--- ПРИВЕДЁННЫЙ ОТРЫВОК ---
На прощание коллектив театра преподнес мне адрес со следующим текстом:

«Глубокоуважаемый и дорогой Степан Владимирович! Коллектив работников музыкально-драматического театра станция Лесная, в котором вы провели четыре года, приносит Вам глубокую благодарность за ту многогранную работу, как в области сценического творчества, так и по административно-хозяйственной части и главное, за труды по созданию книги – «История нашего театра». В памяти коллектива надолго запомнятся созданные Вами образы: Нечипора, в музыкальной комедии «Свадьба в Малиновке»; Шмаги, в пьесе «Без вины виноватые»; князя Беглерхейма в оперетте «Сильва»; Клобукова в пьесе «За тех, кто в море»; боцмана в музыкальной комедии «Раскинулось море широко» и многих, многих других. Коллектив театра желает Вам новых успехов в дальнейшей Вашей творческой работе и полного благополучия в жизни...»

За текстом следовали подписи с теплыми пожеланиями. Директор и художественный руководитель театра И.Г. Баранов написал: «Безукоризненному сотруднику и товарищу искренне желаю здравья и успехов в новой жизни». Балетмейстер театра Ф.И. Брауземан начертал такие строки: «Веселому Пенижеку, чудному Пимпринетти, прекрасному боцману мои наилучшие пожелания здоровья, счастья и долгих лет творческой работы». Моя партнерша по пьесе «Без вины виноватые» Л. Иванова, игравшая роль Кручининой, написала: «Чем реже нас балует счастье – тем слаще кажется нам жизнь». Я Вам желаю большой, интересной, красивой жизни.». А вот строки старейшего в нашем коллективе, в ту пору ему уже было за семьдесят, украинского актера Владимира Ивановича Бравайского: «Пусть счастье и покой на жизненном пути с тобой всегда цветут!». Скрипач А. Баранов оставил свое пожелание в обрамлении скрипичного ключа: «В далекий путь Степан Владимирович! Может, вспомните в Эстонии!». Были и шутливые строки, такие, как: «Шах – мат!» - Кузнецов» - так напомнил о себе наш парикмахер и гример Кузнецов, большой любитель шахмат. Артистка Бузова вставила в адрес строчку из пьесы Катаева «День отдыха»: «Миусов! Вы самец!».
--- ПРЕДОСТАВЛЕННЫЕ ЗАПИСИ ---
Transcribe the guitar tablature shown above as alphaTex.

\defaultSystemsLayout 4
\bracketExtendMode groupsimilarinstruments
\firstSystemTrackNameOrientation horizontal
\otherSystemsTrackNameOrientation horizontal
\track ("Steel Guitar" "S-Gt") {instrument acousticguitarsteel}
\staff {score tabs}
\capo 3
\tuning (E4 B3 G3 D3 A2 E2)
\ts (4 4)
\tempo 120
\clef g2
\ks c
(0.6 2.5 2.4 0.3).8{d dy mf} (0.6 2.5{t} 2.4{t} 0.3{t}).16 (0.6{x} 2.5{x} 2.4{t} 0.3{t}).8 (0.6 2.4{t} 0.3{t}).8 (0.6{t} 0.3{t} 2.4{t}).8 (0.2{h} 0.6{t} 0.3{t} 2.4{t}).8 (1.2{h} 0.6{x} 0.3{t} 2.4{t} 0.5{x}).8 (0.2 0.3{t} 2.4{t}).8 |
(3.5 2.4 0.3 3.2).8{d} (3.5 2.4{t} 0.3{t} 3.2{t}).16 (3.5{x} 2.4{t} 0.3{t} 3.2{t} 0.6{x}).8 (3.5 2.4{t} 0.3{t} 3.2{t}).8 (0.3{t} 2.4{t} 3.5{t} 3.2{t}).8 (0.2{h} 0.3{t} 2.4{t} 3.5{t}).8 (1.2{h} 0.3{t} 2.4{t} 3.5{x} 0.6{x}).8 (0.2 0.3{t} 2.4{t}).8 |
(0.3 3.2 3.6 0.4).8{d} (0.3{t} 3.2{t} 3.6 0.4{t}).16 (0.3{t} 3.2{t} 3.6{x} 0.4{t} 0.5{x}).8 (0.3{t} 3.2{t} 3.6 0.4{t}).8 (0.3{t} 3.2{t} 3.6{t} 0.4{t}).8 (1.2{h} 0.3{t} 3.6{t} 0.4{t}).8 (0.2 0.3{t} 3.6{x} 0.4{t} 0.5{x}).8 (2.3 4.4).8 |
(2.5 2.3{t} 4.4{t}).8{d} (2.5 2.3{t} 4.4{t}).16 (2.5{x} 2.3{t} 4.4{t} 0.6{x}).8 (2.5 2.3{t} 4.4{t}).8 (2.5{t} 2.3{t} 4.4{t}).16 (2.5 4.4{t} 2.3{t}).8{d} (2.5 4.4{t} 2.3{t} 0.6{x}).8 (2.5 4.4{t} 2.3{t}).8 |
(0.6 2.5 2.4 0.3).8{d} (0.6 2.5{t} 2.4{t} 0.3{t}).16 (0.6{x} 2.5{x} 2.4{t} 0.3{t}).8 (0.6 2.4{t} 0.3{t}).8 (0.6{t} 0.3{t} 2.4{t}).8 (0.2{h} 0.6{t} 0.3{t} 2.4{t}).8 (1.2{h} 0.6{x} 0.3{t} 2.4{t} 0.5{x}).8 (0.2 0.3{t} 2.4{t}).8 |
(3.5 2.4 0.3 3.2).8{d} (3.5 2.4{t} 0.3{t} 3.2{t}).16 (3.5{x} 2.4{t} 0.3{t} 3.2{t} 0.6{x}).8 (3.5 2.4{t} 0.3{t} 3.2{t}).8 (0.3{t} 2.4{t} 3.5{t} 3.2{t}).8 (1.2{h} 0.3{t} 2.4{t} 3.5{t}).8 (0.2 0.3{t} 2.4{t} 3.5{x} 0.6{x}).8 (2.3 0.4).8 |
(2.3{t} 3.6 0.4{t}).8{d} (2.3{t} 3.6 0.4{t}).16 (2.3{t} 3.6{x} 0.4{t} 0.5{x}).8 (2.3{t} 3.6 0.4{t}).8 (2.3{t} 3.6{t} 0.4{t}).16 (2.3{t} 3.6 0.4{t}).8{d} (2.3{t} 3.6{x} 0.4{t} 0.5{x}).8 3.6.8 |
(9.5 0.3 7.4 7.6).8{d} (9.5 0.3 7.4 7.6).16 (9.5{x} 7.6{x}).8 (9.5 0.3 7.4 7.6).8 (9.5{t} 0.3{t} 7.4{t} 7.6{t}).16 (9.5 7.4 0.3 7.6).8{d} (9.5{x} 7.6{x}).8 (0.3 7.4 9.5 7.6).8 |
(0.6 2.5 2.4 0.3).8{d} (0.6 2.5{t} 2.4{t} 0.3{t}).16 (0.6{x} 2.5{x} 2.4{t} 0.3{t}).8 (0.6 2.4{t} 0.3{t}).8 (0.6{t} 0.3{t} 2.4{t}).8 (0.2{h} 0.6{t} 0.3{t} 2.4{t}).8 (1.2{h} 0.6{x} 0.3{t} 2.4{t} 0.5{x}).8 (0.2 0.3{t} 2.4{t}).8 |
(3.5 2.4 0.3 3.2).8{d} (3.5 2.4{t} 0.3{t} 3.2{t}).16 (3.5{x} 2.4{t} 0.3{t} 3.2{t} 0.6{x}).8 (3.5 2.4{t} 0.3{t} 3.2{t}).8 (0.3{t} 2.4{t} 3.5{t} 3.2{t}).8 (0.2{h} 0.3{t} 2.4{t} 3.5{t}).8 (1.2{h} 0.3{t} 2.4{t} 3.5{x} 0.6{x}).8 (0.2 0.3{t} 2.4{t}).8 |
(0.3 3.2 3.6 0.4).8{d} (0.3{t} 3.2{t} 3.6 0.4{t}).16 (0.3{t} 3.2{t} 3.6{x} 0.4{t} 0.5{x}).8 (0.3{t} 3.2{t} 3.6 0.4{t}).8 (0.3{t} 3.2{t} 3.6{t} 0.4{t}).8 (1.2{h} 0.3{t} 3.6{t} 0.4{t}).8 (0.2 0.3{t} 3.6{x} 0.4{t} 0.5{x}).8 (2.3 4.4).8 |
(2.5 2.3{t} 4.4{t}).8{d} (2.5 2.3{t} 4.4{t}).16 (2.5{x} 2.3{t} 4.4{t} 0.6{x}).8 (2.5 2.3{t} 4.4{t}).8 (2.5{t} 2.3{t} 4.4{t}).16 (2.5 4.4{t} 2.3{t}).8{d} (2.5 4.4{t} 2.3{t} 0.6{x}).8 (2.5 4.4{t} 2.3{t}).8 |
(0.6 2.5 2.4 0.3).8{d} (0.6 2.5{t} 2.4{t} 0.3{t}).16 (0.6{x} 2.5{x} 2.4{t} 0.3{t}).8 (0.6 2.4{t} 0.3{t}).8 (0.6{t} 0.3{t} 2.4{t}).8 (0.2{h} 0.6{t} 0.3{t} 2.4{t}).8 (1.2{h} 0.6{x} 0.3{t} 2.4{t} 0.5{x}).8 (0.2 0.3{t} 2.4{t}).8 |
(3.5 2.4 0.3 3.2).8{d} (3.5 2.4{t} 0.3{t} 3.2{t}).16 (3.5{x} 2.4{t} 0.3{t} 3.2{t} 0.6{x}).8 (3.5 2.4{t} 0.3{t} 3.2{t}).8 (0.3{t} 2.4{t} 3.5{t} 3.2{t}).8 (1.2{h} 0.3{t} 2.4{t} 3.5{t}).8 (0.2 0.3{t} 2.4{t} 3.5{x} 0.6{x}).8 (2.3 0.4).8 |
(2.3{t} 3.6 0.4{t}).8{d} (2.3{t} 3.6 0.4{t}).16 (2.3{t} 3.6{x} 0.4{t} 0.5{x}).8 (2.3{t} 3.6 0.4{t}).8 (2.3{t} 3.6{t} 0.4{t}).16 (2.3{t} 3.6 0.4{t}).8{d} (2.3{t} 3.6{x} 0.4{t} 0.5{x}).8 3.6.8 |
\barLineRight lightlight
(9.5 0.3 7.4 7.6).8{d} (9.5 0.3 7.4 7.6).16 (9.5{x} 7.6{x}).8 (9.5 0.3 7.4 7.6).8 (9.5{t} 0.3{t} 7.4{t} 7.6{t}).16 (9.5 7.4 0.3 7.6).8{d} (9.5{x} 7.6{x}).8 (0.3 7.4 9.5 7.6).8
---
УСЛОВИЯ ЗАДАНИЯ
**A)** Ответьте по отрывку о прощальном адресе театра на три вопроса:
(i) Сколько лет Степан Владимирович провёл в театре?
(ii) Кто играл роль Кручининой в пьесе «Без вины виноватые»?
(iii) Кем в театре был Кузнецов?
**B)** Верните каждую строку записей, в которой встречается слово "horizontal".
Записи никак не связаны с отрывком.

ОТВЕТЫ К УПРАЖНЕНИЮ
**A)**
(i) Четыре года.
(ii) Л. Иванова.
(iii) Парикмахером и гримером.

**B)**
\firstSystemTrackNameOrientation horizontal
\otherSystemsTrackNameOrientation horizontal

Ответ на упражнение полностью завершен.